= Polyanthe =

French physician, painter, engraver and playwright

Alexandre Chaponnier called Polyanthe (24 February 1793 in Paris – 26 July 1852 in the 10th arrondissement of Paris) was a 19th-century French physician, painter, engraver, and playwright.

Also known under the sole first name Alexandre, he was the son of the French painter and engraver of Swiss origin Alexandre Chaponnier (Genève 1753-Paris 1835).

== Biography ==
Throughout his life, Alexander Chaponnier led several front activities: that of physician and surgeon, that of writer and playwright and that, like his father, of painter and engraver.

The titles recalled in his works alone summarize the full range of his personal and professional choices: "médecin de la Faculté de Paris, chirurgien-accoucheur, démonstrateur d'anatomie à l'usage des peintres et professeur de physiologie; membre correspondant de l'Académie Royale de Rouen et de plusieurs sociétés savantes".

His practitioner activity occupied most of his time. Holder of a doctorate in medicine from the Faculty of Paris, he was a doctor, surgeon-obstetrician then moved towards teaching and research in oncology, diseases of bones and skin lesions where he advocated the use of barium carbonate.

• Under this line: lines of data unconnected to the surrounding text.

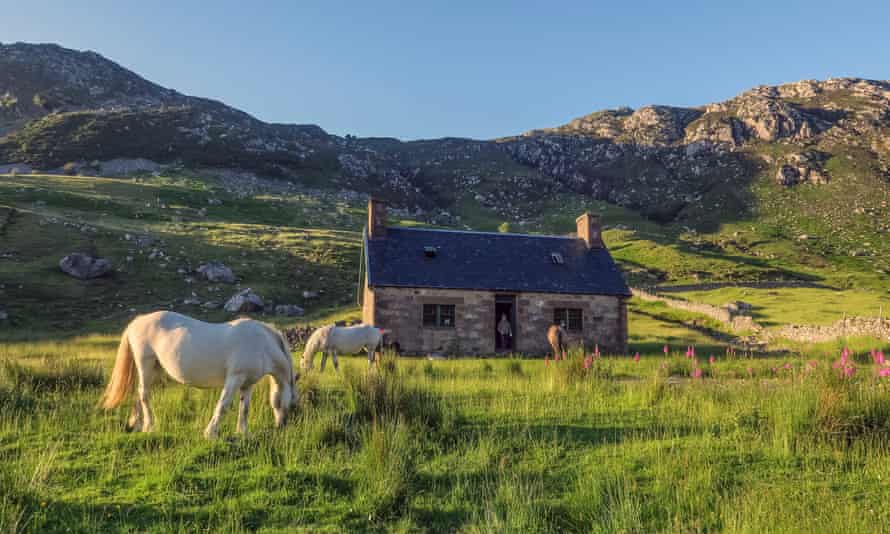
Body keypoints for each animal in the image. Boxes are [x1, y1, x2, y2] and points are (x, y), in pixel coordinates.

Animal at [99, 312, 296, 442]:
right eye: (294, 405)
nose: (281, 426)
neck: (261, 343)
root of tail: (138, 321)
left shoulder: (247, 384)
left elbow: (244, 409)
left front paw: (243, 433)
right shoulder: (234, 379)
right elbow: (222, 406)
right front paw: (211, 434)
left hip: (155, 369)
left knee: (141, 395)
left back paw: (138, 424)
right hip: (145, 365)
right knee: (144, 394)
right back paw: (150, 427)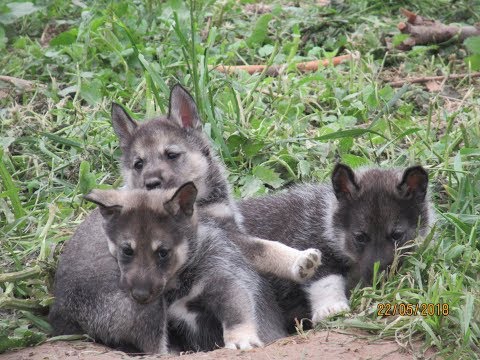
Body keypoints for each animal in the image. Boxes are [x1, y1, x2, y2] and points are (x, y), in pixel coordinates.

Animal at [242, 165, 434, 328]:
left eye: (396, 235)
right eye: (360, 237)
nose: (378, 280)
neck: (326, 221)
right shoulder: (310, 242)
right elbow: (325, 279)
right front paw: (330, 308)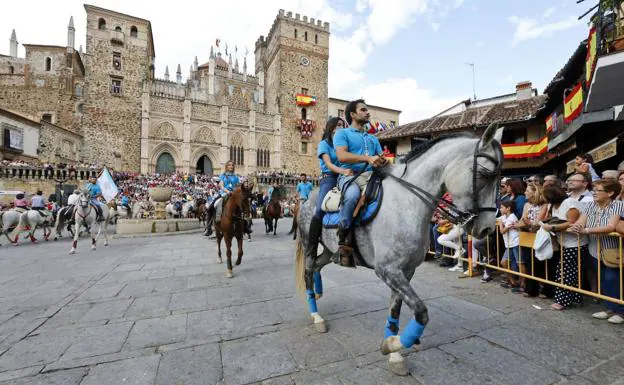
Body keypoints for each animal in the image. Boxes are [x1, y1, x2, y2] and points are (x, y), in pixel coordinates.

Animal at [294, 124, 504, 376]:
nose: (487, 228)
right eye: (485, 174)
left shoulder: (405, 271)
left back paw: (318, 292)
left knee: (317, 267)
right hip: (310, 243)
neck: (407, 204)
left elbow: (395, 312)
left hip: (328, 250)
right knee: (308, 270)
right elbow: (421, 312)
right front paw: (394, 345)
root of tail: (307, 200)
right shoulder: (388, 271)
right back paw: (316, 315)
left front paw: (393, 350)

As a playwright, he is best known for his participation under the pen name Polyanthe, with Antier and Saint-Amand, to the writing of the drama L'Auberge des Adrets, premiered in 1823. Meant to be a dark melodrama, Frédérick Lemaître, sensing the failure of the play, conceived to turn it into a joke. If Antier and St. Amand took their advantage of the changes introduced by Lemaitre, Polyanthe vowed "relentless grudge" to the famous actor.

== Works ==
- Theatre
  - 1823: L'Auberge des Adrets, three-act drama, with Antier and Saint-Amand, Théâtre de l'Ambigu-Comique (2 July)
  - 1828: Quatre heures, ou Le Jour du supplice, three-act melodrama by Alexandre and Saint-Amand, Théâtre de la Gaîté (23 February)
- Medicine
  - 1827: La chirurgie sans chirurgiens [...], par le docteur Chaponnier médecin-accoucheur, médecin de la Faculté de Paris, Binet éditeur à Paris
  - 1829: La physiologie des gens du monde, pour servir de complément à l'éducation, ornée de planches, par le Ch[evalie]r Chaponnier, médecin de la Faculté de Paris, Firmin-Didot Frères éditeurs à Paris
  - 1834: Recherches physiologiques sur quelques reptiles, par M. le docteur Chaponnier in Précis analytique des travaux de l'Académie de Rouen
  - 1842: Nouveau traitement des scrofules, des dartres lymphatiques et de la carie des os par le carbonate de baryte [...], par le Ch[evalie]r Chaponnier, à Paris chez l'auteur, rue Hauteville, n° 57
  - 1844: Notice sur l'emploi du carbonate de baryte pour la guérison des maladies des os, par le Dr Chaponnier, à Paris chez l'auteur, rue Hauteville, n°57
  - 1850: Notice sur l'emploi du carbonate de baryte pour la guérison du cancer, par Chaponnier médecin de la Faculté, chez l'auteur rue Hauteville, n°57, à Paris
  - 1851: Guérison des scrofules, de la carie des os et des dartres lymphatiques, par Chaponnier médecin et professeur, à Paris chez l'auteur, rue Hauteville, n°57
- Art
  - s.d. : La Parure, color print signed Chaponnier Fils, Musée de la Rose in L'Haÿ-les-Roses (Val-de-Marne)
  - 1809: Calvin, after the original housed at the Bibliothèque de Genève, engraving signed Alex[an]dre Chaponnier fils sculpt, Collège Calvin
  - 1813: Les bédouins, ou La tribu du Mont-Liban, pantomime by Frédéric Dupetit-Méré, costumes by Franconi the younger (Zoraïm) and Franconi the elder (Abulmar) engraved by Chaponnier fils sculp

== Bibliography ==
- Notices nécrologiques sur des membres de l'Académie - V - M. Chaponnier membre correspondant, par M. Ballin in Précis analytique des travaux de l'Académie des Sciences, Belles-Lettres et Arts de Rouen pendant l'année 1852-1853 (pages 75 to 78).